= Task instructions =
Reproduce the part of the objective coding page between "Before Claira can" and "before committing them.", inclusive, word for word.

= Passage to read =
Use Claira to extract and standardize factual document metadata like dates, titles, authors, and document types in Nuix Discover.

Objective Coding

Objective coding is the process of adding or correcting factual metadata on documents -- things like the document date, title, author, document type, and language. Unlike legal coding (which involves judgment calls about relevance or privilege), objective coding focuses on verifiable information that can be read directly from the document.

This matters because metadata drives everything downstream: search filters, sort orders, chronologies, and production sets all depend on accurate, consistent metadata. When that metadata is missing or wrong, your review suffers.

When to use objective coding

Missing metadata. Documents were loaded without key fields like date or author.
Incomplete imports. Metadata extraction during processing captured some fields but missed others.
Large volumes needing standardization. Thousands of documents have metadata in inconsistent formats.
Chronologies needed. You need reliable dates to build a timeline, but the existing date field is unreliable.

How it differs from legal coding

Objective Coding	Legal Coding
Factual, verifiable	Requires judgment
Document Date, Title, Author, Doc Type, Language	Relevance, Privilege, Issue Tags
Can be automated with high confidence	Requires human review
Same answer regardless of reviewer	May vary by reviewer

The workflow

Objective coding in Claira follows a seven-step process. Each step builds on the previous one.

Step 1: Open your Claira workspace

Navigate to your case in Claira and open the workspace where you will run the objective coding scan.

ClairaCasesYour CaseWorkspace

Step 2: Confirm text extraction

Before Claira can analyze a document, it needs extracted text to work with. Verify that your documents have been processed and that text extraction completed successfully.

Claira analyzes extracted text only. If a document has no extracted text -- for example, because it is an image-only PDF that was not OCR'd -- Claira cannot read it and will return fallback values. Check your processing logs before running a bulk scan.

Step 3: Create or connect destination fields

You need fields in Nuix Discover to store Claira's output. We recommend creating dedicated AI fields rather than writing directly to your primary metadata fields. This gives you a chance to QC the results before committing them.

Example fields:

OC DateDateAI-extracted document date

OC TitleTextAI-extracted document title

OC AuthorTextAI-extracted author name

OC Doc TypeTextAI-extracted document type

OC LanguageTextAI-detected language

Connect these fields in Claira's workspace settings so scan results are written to the right place.

Step 4: Build and test your prompt on a single document

Start with one document to make sure your prompt produces the output you expect. Open a document in the single review view, enter your prompt, and check the result.

Stored data:
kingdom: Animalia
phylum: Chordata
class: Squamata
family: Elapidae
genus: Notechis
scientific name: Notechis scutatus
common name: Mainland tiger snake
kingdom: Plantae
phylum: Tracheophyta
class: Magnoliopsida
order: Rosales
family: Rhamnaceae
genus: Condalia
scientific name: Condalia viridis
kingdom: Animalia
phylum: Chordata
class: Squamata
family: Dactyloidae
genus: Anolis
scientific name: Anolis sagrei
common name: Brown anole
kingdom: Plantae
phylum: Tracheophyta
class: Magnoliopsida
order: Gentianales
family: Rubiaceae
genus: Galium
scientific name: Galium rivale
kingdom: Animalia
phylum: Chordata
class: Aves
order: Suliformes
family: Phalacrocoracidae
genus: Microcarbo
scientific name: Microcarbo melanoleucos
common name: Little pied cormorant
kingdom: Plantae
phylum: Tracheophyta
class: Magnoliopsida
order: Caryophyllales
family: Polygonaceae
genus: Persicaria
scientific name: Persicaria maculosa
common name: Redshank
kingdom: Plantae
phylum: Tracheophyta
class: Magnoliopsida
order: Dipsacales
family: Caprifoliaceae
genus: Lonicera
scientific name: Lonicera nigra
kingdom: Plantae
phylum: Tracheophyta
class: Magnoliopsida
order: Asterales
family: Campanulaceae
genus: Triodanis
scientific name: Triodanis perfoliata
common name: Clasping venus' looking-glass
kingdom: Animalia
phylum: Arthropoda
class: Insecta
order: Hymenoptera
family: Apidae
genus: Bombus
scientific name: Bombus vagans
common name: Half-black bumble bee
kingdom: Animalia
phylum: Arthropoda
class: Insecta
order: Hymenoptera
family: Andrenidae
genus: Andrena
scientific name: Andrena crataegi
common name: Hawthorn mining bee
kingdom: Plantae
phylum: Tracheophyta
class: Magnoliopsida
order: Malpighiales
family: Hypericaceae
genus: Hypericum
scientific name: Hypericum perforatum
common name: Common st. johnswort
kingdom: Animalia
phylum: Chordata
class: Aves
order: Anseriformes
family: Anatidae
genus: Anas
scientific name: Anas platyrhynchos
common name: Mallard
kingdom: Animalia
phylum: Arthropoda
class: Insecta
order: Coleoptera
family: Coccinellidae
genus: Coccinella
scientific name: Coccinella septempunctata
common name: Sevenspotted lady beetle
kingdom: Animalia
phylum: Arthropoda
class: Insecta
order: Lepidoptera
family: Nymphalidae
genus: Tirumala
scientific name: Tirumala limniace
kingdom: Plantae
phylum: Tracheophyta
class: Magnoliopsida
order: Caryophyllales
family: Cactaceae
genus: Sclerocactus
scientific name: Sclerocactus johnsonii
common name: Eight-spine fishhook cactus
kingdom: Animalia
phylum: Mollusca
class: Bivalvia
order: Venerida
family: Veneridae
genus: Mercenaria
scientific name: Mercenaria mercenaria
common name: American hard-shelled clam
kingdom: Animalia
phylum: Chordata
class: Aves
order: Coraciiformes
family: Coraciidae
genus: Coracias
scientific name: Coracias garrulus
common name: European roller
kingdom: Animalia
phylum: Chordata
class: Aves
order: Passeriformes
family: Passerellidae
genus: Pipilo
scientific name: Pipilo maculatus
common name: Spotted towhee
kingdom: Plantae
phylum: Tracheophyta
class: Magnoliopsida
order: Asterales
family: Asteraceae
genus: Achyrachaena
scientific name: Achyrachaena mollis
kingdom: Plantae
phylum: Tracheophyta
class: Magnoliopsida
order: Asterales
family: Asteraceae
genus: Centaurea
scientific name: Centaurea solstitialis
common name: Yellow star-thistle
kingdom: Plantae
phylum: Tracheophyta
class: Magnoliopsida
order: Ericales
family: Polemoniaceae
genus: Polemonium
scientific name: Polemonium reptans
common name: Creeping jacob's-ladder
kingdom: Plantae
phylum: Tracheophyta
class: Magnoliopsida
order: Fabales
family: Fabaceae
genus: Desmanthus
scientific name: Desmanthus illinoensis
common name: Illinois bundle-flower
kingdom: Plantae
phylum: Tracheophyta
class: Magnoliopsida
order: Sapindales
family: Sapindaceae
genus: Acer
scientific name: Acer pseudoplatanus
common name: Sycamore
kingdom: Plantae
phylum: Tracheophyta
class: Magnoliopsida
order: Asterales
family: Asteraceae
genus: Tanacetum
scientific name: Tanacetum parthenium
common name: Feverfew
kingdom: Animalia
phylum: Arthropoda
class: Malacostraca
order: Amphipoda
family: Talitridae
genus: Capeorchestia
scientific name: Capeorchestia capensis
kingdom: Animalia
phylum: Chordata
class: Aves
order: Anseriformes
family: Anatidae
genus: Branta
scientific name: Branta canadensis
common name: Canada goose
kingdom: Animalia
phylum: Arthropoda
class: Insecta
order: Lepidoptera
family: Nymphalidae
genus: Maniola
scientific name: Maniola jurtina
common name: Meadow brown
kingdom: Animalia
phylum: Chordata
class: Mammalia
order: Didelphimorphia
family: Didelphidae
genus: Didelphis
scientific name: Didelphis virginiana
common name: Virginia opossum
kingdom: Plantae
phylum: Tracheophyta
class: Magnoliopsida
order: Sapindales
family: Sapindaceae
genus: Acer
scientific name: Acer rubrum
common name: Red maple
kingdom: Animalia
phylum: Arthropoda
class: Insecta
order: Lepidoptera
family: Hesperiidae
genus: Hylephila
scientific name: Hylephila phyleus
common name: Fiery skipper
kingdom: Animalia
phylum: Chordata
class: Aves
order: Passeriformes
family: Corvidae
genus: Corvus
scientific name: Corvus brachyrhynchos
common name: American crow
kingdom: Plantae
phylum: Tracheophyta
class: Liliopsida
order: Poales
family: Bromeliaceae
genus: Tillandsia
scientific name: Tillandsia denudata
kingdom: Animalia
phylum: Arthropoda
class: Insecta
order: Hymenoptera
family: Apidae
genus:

= The reply =
Before Claira can analyze a document, it needs extracted text to work with. Verify that your documents have been processed and that text extraction completed successfully.

Claira analyzes extracted text only. If a document has no extracted text -- for example, because it is an image-only PDF that was not OCR'd -- Claira cannot read it and will return fallback values. Check your processing logs before running a bulk scan.

Step 3: Create or connect destination fields

You need fields in Nuix Discover to store Claira's output. We recommend creating dedicated AI fields rather than writing directly to your primary metadata fields. This gives you a chance to QC the results before committing them.